The proposed LongRefiner achieves the best performance across all 7 datasets. Key findings:

  1. Performance: Achieves optimal performance across all datasets, outperforming the perplexity-based method (LongLLMLingua) by over 9%.
  2. Efficiency: Exhibits latency comparable to standard retrieval methods and is far lower than perplexity-based methods.
  3. Ours vs.
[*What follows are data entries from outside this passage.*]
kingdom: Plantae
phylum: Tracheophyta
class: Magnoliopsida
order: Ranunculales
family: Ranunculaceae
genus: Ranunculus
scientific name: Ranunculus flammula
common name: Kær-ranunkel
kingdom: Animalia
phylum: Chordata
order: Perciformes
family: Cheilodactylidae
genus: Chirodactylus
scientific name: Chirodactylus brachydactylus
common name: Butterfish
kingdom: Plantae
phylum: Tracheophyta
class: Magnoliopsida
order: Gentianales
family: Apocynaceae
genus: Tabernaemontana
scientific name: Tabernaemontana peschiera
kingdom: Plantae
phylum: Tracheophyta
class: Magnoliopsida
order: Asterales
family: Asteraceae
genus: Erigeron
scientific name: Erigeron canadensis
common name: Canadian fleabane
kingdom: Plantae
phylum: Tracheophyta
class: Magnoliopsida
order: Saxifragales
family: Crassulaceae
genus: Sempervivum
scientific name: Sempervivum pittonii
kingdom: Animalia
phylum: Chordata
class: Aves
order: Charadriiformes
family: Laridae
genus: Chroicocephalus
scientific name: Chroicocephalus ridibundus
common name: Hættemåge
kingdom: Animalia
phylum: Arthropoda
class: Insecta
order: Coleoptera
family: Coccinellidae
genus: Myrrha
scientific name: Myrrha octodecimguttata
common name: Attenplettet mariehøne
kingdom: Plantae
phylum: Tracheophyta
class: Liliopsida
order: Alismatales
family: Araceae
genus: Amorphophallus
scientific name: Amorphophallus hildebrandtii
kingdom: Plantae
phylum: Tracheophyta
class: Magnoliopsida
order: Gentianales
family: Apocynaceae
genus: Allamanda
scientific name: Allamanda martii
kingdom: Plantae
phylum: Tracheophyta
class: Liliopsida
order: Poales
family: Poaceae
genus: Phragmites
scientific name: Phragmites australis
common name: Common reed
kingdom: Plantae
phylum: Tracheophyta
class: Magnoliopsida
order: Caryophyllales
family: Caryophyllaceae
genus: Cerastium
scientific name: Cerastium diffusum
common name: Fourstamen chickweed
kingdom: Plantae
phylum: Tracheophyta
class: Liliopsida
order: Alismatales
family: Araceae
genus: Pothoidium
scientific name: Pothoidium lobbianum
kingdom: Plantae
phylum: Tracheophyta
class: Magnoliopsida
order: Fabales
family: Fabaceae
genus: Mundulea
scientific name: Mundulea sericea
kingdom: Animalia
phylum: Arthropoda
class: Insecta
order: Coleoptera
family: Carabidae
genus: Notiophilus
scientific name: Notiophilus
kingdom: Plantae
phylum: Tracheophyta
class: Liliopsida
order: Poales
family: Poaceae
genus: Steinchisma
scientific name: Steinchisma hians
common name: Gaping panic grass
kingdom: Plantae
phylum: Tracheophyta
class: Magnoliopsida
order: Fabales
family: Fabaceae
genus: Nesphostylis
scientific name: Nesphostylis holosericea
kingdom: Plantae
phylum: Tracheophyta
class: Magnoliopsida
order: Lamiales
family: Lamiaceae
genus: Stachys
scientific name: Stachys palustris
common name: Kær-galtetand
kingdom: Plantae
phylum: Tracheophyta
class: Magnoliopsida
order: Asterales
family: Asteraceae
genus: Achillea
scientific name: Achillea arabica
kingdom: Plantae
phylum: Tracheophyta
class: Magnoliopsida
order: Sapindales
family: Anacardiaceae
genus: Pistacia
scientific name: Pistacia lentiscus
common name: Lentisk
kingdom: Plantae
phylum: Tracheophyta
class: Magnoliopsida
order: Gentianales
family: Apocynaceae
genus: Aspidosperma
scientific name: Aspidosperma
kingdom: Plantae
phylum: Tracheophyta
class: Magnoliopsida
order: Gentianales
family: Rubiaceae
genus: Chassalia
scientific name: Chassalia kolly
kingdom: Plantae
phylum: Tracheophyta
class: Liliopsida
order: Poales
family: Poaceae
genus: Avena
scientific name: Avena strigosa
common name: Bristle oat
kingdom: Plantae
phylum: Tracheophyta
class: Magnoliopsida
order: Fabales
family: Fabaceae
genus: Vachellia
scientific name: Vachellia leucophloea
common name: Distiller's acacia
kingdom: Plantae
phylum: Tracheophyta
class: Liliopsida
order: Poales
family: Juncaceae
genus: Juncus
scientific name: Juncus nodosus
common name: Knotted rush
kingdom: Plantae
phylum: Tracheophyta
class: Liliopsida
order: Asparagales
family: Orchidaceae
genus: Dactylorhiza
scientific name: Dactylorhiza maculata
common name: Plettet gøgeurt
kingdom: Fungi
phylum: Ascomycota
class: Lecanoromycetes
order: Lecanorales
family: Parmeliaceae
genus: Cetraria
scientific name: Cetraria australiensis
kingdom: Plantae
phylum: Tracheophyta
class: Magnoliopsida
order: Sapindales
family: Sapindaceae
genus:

Full Text: Surpasses full-text input performance across 6/7 datasets while using only 1/10 of the tokens (except on PopQA, where documents are already short and contain minimal noise).

Ablation Study

Method Single-hop (EM) Multi-hop (Acc) Long-form (F1)
LongRefiner 62.3 37.4 30.2
w/o Query Analysis 60.3 36.2 29.6
w/o Doc. Structuring 45.7 29.9 27.1
w/o Adaptive Refine. 57.7 35.3 29.2
  • The document structuring module is the most critical: removing it drops performance by approximately 20% (degrades to basic chunking).
  • Query analysis and adaptive refinement contribute about 2-3% improvement each.

Further Analysis

  • Model Scale: Larger structuring models lead to better document structure quality and QA performance.
  • Training Data Size: When training data is insufficient, the model tends to generate coarse-grained structures (fewer sections, larger content blocks), which might seem to have high recall but offer inaccurate structural details.
  • Document Length: For short documents, the advantage of LongRefiner is not prominent (since we already have low noise), but in long documents, it significantly outperforms full-text methods and LongLLMLingua.
  • Scoring Model Choice: Reranker is optimal, Embedding models follow next with higher efficiency, and BM25 performs the worst.
  • Cross-Generator Validation: Consistently effective when validated using Qwen2.5-7B-Instruct.

Highlights & Insights

  1. Document Structure is Key to Long-Context Refinement: Unlike coarse methods based on perplexity or semantic similarity, leveraging the internal hierarchical structure of documents enables more meaningful information organization and refinement.
  2. Clever Design of XML Format: Using a few XML tags combined with a <skip> bypassing mechanism compresses the document tree representation to 1/10, significantly reducing the model's output token count.
  3. Plug-and-Play: Serving as an independent refinement module, it can be seamlessly plugged into any RAG pipeline without modifying the generator.
  4. Offline/Online Decoupling: The high-cost portion of document structuring is executed offline, making online inference extremely lightweight.
  5. Multi-task Sharing: The three distinct capabilities share the same base model, achieving resource efficiency via LoRA.

Limitations & Future Work

  1. Only handles plain text, falling short on complex documents containing tables, figures, or hyperlinks.
  2. Trained on Wikipedia; adapting to vertical domains (e.g., enterprise, finance) might necessitate re-annotation.
  3. Errors during XML parsing can result in a certain degree of information loss.
  4. Refinement may conversely hurt performance in low-noise scenarios with short documents like PopQA.
  5. The refiner introduces extra inference overhead; although minimal, it still needs consideration in scenarios with ultra-low latency requirements.
  • RAG: Combining retrieval with generation (e.g., RAG, RETRO, REALM).
  • Knowledge Refinement Methods: Divided into hard refinement (token deletion/summarization/chunk selection) and soft refinement (vector encoding).
  • Long-context Processing: Perplexity-based token compression methods like LongLLMLingua.

Rating

⭐⭐⭐⭐⭐ — The problem is highly important (long-context RAG is a core bottleneck in practical deployment), the methodology is elegantly designed (hierarchical structure + XML compression), the evaluation is comprehensive (7 datasets + multi-dimensional analysis), and it holds strong engineering utility (plug-and-play + offline/online decoupling). This represents a high-quality contribution in RAG knowledge refinement.